PAGE TEXT.
---------------

The main issue is that it’s a very, very hard way to do this. I don’t recommend doing this unless you have a very specific problem that you’re trying to solve. It’s difficult for us to get it just right, because threading was hard before, and now we’re going to add another level to it. We add that other level because the PSCs don’t talk to each other at all. At least when we had multiple MOCs, we were talking to a single PSC, and that PSC had an idea as to what was going on. The context could at least query it or get some information from them. With multiple PSCs talking to a single SQLite file, we don’t even have that. One is writing to the SQLite file, the other one’s reading, and they have no idea about each other at all. We can get out of sync with our data fairly easily.

Notifications are also quite hard in this system. This has changed a bit in iOS 9, where they added a new feature to allow us to consume remote notifications. However, you can’t just take notifications from one PSC and have another one consume them becuase there is no process for that. We have to do a bit more dancing to get that right.

Threading is even trickier than the first version. We’ve got tons and tons of threading issues going on with this design, as we have to make sure that our PSCs and our MOCs are talking to each other on the correct threads.

Maintainability is just out the window. We’ve taken the original way that we were really confused with, and just added another layer of complexity to it.

Why would we want to do this though? With watchOS, we’d want to do it so that we could actually have multiple processes, such as two processes talking to the same SQLite file on disk. With our glances, there are reasons why we would want multiple applications talking to the same SQLite fil. We eventually need this capability because we’ve got more than one application actually talking to a SQLite file. It’s also good to understand the concept because this is also how iCloud works with Core Data. You can understand why it took a few years for iCloud to become really nice and stable.

The Best Way (27:47)

Last, the “best” way to handle threading. By “best,” I do not mean fastest. If you’re looking for the fastest persistence engine out there, you are not looking for something that works with objects; you’re not looking for Objective-C, Core Data, or anything like that. Object-oriented programming is slow. If you need the fastest, you need to be working with C or something even lower like SQLite. Generally, fastest is going to be some of the ugliest, nastiest code on the planet.

I have written some really fast parsing engines, and I’m really not proud of them. They’re not pretty. There’s a lot of notes in there because I don’t understand them six months later.

---------------

SUPPLIED DATA.
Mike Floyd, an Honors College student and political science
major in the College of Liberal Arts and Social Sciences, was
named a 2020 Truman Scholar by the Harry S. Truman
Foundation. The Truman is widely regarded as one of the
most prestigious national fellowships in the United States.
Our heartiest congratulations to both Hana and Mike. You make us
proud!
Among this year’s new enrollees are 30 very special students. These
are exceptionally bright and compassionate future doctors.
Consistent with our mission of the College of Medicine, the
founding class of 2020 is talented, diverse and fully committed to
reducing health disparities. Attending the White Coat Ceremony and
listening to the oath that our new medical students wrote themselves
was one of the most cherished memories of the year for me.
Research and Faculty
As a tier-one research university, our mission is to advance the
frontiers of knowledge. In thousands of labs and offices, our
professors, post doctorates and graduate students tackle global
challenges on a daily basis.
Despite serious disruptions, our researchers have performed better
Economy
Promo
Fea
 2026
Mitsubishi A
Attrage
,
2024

---------------

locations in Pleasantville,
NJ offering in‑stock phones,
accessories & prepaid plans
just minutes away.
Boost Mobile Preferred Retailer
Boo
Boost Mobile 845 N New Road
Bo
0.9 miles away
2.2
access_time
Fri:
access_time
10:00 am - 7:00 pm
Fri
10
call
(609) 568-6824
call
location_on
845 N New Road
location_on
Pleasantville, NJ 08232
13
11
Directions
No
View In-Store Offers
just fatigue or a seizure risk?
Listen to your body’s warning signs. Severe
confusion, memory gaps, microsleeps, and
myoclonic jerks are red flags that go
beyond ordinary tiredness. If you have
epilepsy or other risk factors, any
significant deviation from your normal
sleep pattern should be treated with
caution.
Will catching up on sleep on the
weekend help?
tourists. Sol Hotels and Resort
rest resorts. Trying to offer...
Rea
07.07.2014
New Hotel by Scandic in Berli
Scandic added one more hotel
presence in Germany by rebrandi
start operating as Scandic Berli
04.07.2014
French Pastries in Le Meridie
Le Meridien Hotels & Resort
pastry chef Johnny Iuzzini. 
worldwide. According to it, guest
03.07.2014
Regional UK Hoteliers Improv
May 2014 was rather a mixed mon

---------------

WORK INSTRUCTIONS.
1. In the Core Data threading text, what service is said to work with Core Data the same way as several PSCs sharing one SQLite file?
2. Name every programming language or persistence technology that the Core Data threading text mentions under "The Best Way (27:47)".
3. Please resume the Core Data threading text after its last sentence.

TASK ANSWERS.
1. iCloud

2. Objective-C, Core Data, C, SQLite

3.
In my view, “best” is the easiest to use and also the most maintainable. It is code that I can look at with a cup of coffee, and understand it before I finish the cup of coffee. It is consumable code, where I can trace the bug without having to use a whiteboard.

If debugging is that hard, why would we ever want to write code at the edge of our ability? If I don’t understand it six months later, I’m screwed. I have to start all over again.

In the best way, we go back to having one PSC, but we’re going to use the new APIs in iOS 6. We’re going to add a private MOC that talks to that PSC. Then, we’re going to add our main context and define it as a main context, and we’re going to make that a child of that private MOC. Any data processing will be below the main MOC, so we will have three levels of contexts.

Our main has not changed. We still have one main and it still feeds the UI, except now it’s actually defined as a main, and it can only be used on the UI Thread. If we try to use it on another thread and we have our debug flag on, it will crash, and we’ll know we’re doing it wrong.

This design allows us to have asynchronous saves, which is extremely important. It allows us to save and to consume or process data without blocking the UI. A user can happily scroll through our application, look at data, play with it, and we’re not telling them that they have to wait for us. It’s not a lot of code for us either, since we can stand this up in eight lines of code.

Issues With the Best Way (31:47)

I admit, I was scratching the bottom of the barrel to find issues with this, because it’s currently the right way, so it doesn’t have a lot of issues.

The biggest one you’ll see on the Internet is that it is slower. We have an extra level of indirection between the PSC and the main MOC, so we will get a little bit of slowness there. When I say little bit, I mean if I build up a test case it does thousands upon thousands of iterations, I will find a 1-2% variance in the speed. But technically, yes, it is slower. To reiterate, if you’re looking for raw speed, you should not be looking at Objective-C.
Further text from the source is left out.